Sometimes life gets a little hectic for the S3 group and their advisers. This blog post was written over the summer by 2014 Scots Science Scholar Evan Ezell, but seems to have gotten lost in the shuffle!.
Baseball is a very statistical game. There simply seems to be a statistic for everything. Of the most common statistics are batting average, on-base percentage, and slugging percentage. There are many more statistics that front offices among Major League Baseball teams use to help evaluate players and future success of prospective players. What does this have to do with science, technology, engineering, and math? How are baseball statistics related to real world applications?
There are many different ways Major League Baseball (MLB) teams arrange their lineups. Teams have different payrolls which allow them different options. A smaller market team is not going to have the same opportunity as a large market team. This idea is the conventional across most baseball writers and fans, but is it really true? Professor of Maryville College of Math and Computer Science, Dr. Jeff Bay, taught us how to use a social statistic used to gauge economies to evaluate Major League Baseball lineups. This lecture that Dr. Bay presented changed my perspective on baseball statistics.
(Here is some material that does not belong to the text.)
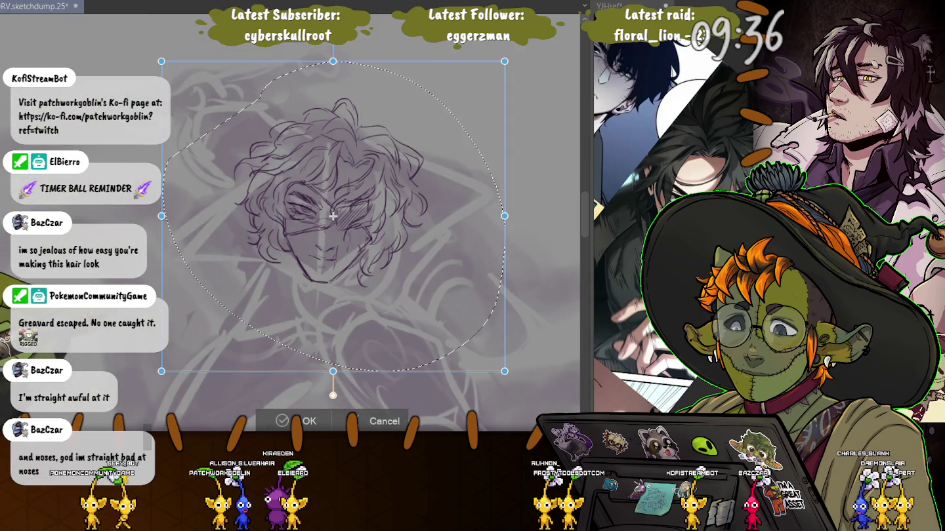
left_click_drag(505, 371, 490, 352)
For the most part, MLB teams try to have their most productive hitters in the lineup spots three, four, and five. Players with very high on-base percentages usually bat first so the more productive spots can drive the leadoff runner home. Should general managers and owners of clubs spend more money to get a few superstar players? Or should they spread their resources to get a more balanced lineup?
We used the Gini coefficient to determine the answers to these questions. The Gini coefficient measures how far a particular economy is unevenly distributed from the perfect ratio of distribution. A perfect ratio for example would be ten percent of the population having ten percent of the wealth. The greater the Gini coefficient the further the economy deviates from the perfect distribution.
In our studies of National League MLB teams, we discovered that there was no correlation between the Gini coefficient and offensive production. This was surprisingly different than the traditional way of thinking. Smaller market teams were paying less money and still producing the same offensive production that big market teams like the Los Angeles Dodgers and Philadelphia Phillies spent two and three-times more to acquire.
Our S3 class followed this activity up by seeing a Tennessee Smokies’ game. The Tennesee Smokies are the AA affiliate of the Chicago Cubs. We enjoyed the game and seeing what takes place in order to make baseball statistics.